What about this: moderately smart teenagers become extreme liberals to be contrary to the conservative ideals of their elders; excessively smart teenagers become extreme libertarians to be contrary to moderately smart teenagers and their elders, and older people become conservative (or moderate liberals) to signal they’re not teenagers :)
I think you’re right about the chronological sequence of kids as “naive liberals” to adults as conservative (more so than the kids, anyway), but not about the rationale. Positioning oneself on the contrarian hierarchy is about showing off that your intellect is greater than the people below you on it. It’s the rare adult who feels a need to explicitly demonstrate their intellectual superiority to children—but the common adult who has a job and pays taxes and actually ever thinks about the cost of things, as opposed to the kids, who don’t need to.
In short, adults don’t oppose free medicine etc. to be contrary to the position of naive children; they oppose it because they’re the ones who’d have to pay for it.

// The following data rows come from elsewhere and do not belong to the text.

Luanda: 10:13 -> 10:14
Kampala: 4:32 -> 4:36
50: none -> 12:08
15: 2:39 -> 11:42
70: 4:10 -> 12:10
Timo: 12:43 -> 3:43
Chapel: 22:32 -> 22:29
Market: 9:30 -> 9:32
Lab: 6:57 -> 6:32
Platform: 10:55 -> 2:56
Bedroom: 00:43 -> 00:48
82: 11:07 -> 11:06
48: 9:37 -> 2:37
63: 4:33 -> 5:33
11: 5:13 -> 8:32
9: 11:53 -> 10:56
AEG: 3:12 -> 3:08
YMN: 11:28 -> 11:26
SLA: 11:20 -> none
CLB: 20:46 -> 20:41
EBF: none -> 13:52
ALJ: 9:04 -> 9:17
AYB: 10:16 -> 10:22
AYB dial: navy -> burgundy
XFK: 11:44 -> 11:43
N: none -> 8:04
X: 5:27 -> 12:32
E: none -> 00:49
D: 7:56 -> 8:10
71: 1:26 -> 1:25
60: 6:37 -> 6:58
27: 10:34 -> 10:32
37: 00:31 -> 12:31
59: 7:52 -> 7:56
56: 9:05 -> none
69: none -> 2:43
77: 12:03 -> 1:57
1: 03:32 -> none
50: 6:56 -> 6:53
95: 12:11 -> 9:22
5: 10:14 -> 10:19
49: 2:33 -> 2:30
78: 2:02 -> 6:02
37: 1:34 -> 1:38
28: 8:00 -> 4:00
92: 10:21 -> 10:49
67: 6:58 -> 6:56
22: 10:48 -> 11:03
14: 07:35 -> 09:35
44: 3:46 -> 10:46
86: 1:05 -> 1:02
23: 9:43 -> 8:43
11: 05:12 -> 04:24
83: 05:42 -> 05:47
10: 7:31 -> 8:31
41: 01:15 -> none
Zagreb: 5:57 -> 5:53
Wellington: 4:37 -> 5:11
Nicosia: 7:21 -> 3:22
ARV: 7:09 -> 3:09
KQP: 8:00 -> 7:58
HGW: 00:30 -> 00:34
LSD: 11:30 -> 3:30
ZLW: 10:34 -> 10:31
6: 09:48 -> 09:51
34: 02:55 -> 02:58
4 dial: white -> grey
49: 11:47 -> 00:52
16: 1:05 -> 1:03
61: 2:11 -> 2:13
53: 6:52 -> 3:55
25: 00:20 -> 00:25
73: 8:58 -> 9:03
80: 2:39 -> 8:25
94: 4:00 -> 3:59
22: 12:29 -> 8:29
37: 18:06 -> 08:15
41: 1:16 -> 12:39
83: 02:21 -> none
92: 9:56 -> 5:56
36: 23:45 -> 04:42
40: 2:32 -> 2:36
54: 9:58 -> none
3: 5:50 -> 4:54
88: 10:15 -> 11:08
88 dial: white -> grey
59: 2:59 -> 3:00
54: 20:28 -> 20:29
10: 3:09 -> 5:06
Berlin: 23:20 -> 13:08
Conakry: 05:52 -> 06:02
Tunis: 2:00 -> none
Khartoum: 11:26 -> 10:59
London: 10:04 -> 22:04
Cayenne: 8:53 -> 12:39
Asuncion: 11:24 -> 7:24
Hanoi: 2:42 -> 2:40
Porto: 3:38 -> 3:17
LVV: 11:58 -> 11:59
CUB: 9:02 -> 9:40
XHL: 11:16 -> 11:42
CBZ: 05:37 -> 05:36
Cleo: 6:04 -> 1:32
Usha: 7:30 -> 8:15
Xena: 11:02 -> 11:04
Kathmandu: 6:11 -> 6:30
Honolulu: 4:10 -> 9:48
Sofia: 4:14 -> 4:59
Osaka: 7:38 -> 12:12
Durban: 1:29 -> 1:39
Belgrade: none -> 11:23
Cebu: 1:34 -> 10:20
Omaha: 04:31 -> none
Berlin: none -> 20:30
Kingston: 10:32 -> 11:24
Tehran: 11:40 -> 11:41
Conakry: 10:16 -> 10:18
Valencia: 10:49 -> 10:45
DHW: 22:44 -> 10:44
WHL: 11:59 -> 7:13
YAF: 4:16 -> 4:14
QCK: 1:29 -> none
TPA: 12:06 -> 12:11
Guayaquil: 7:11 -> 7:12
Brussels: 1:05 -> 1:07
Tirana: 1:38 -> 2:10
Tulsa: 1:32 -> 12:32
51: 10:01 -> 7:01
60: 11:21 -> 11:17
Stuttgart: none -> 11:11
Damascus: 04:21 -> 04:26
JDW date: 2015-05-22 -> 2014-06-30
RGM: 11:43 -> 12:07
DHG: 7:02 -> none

I think the takeaway from this is just that classification of phenomena into these triads is a very subjective business. That’s not necessarily a bad thing, since the point of this (if I’m reading Yvain correctly) is not to determine the correctness of a position by its position in a triad, but simply to encourage people to notice when their own thinking is motivated by a desire to climb the triad, rather than pursue truth, and to be skeptical of yourself when you detect yourself trying to triad-climb.
Ah thanks that position makes more sense to me now, you mean what most people call social democracy, not liberalism as it is understood outside the US? Because at least in britain, libertarian’s align with liberals/conservatives against socialists and social democrats.
But to be honest, they are a good example of a flaw in the setup, which is that people tend to define themselves against imaginary enemies that believe everything they do only backwards, rather than naively dispute everything their enemy says. So libertarians are more likely to complain about “statists”, than come out in favour of taxes or wars because socialists are against them.